In yesterday’s journal, I forgot to make mention that I’m also reading Virginia Woolf’s A Room of One’s Own (1929). I recall Woolf’s essay being mentioned in a few literary textbooks I’ve read this year, but only in passing, mentioning her opinions rather dogmatically, as I recall, on single matters and without much context. That’s the trouble with reductive and passing analyses – they inevitably misrepresent. The first chapter, for example, compares the difficulty of financing a women’s college at Oxbridge with the long-established male ones, and includes the oft-mentioned incident of Woolf being refused entry to a library. But did this event she describes actually take place? Woolf’s essay “makes use of all the liberties and license of a novelist”, and although there is no doubt that women were refused entry to college libraries in the manner stated, the two days that Woolf describes in her essay are literary illustration of general facts rather the undisputed autobiographical truth.
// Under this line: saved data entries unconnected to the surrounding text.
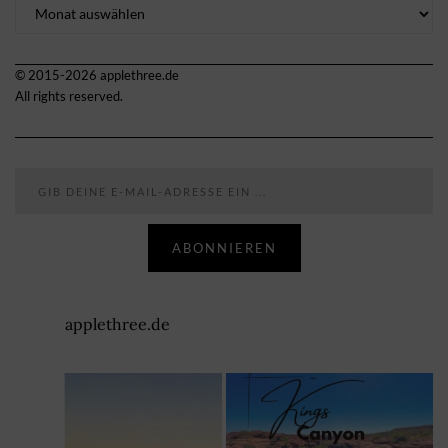
Archiv
© 2015-2026 applethree.de
All rights reserved.
Gib deine E-Mail-Adresse ein ...
ABONNIEREN
applethree.de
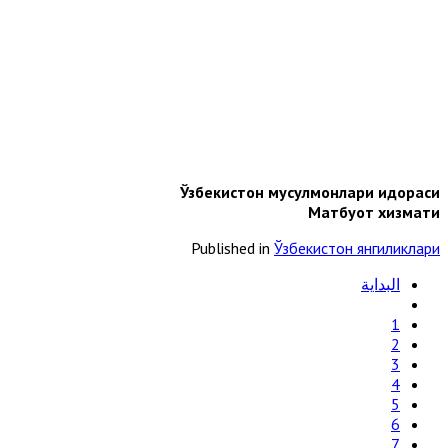
Ўзбекистон мусулмонлари идораси
Матбуот хизмати
Published in
Ўзбекистон янгиликлари
البداية
1
2
3
4
5
6
7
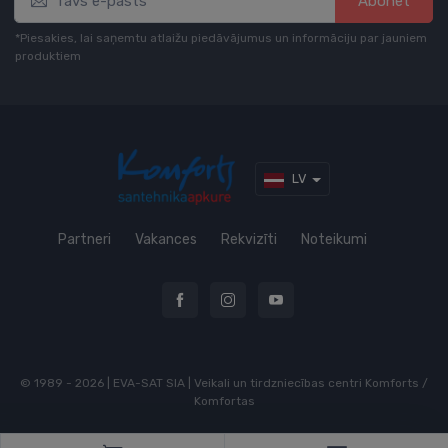
Abonēt
*Piesakies, lai saņemtu atlaižu piedāvājumus un informāciju par jauniem
produktiem
LV
Partneri
Vakances
Rekvizīti
Noteikumi
© 1989 - 2026 | EVA-SAT SIA | Veikali un tirdzniecības centri Komforts /
Komfortas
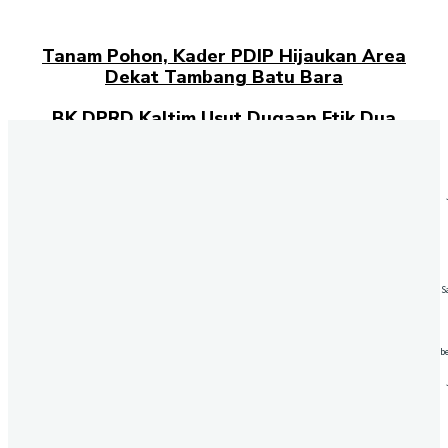
Tanam Pohon, Kader PDIP Hijaukan Area
Dekat Tambang Batu Bara
BK DPRD Kaltim Usut Dugaan Etik Dua
Anggota Dewan
Dikawal Bapenda dan Polda, Alat Berat di
Kaltim Bakal Didata
Beredar Berita Status Cekal dan Tersangka
Mardani H. Maming, Ini Tanggapan
Pengacaranya
S
b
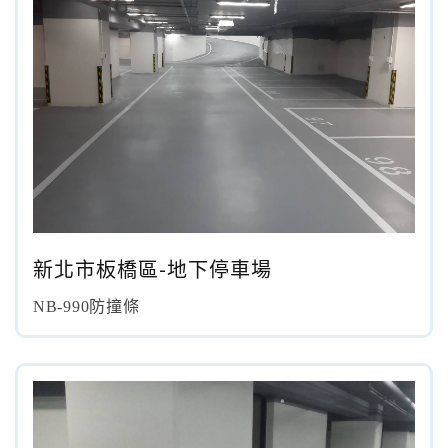
新北市板橋區-地下停車場
NB-990防撞條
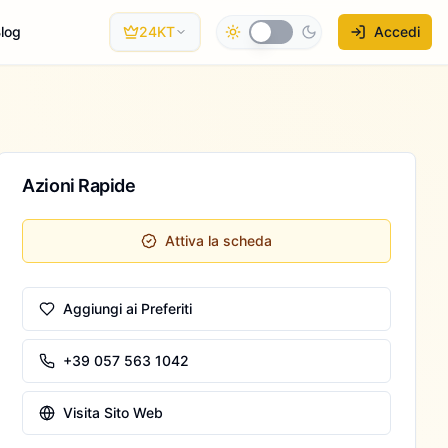
log
24KT
Accedi
Azioni Rapide
Attiva la scheda
Aggiungi ai Preferiti
+39 057 563 1042
Visita Sito Web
Of course, the incident may well be factual, but without consulting a biography, I can’t be sure. Autodidactic study can be frustrating, sometimes: there’s no lecturer walking down the corridor to consult in passing.
Chapter 1 of Lila Abu-Lughod’s Do Muslim Women Need Saving? (Harvard University Press, 2015) explores how the burka was used to justify the US invasion of Afghanistan post 9/11 in a way which resembled the colonial feminism of European imperialism (see especially Lord Cromer), and deconstructs the condescending rhetoric that claims Afghan women (and Muslim women generally) need to be ‘saved’. Rather, there is a need for solidarity and alliances between women of different nations based on mutual understanding. Such understandings can only take place when people are aware of the history, politics and culture surrounding the status of women in non-European nations, and the contribution of Western foreign and economic policy to their oppression.
Last of all, I began the first chapter of Susan Aberth’s Leonora Carrington: Surrealism, Alchemy and Art (Lund Humphries, 2010), up to the point where she started school. Her childhood home – Crookhey Hall – looks enchanting. Reading about her Irish Mother and Nanny and the stories of the Sidhe she heard as a child makes me wish I was more familiar with Irish folklore: Shall I put Jeffrey Gantz’s Early Irish Myths and Sagas (Penguin, 2000) on my reading list? I grew up in a faceless three-bedroomed terrace house deep in suburban Essex. The only mythology I knew was Star Trek. No wonder I always associate the best of my childhood with the woods I played in.
Five books is too many to read at one time. Even four. There is not enough time to write my journal and make notes. Sadly, I need to put aside two of the above titles for now.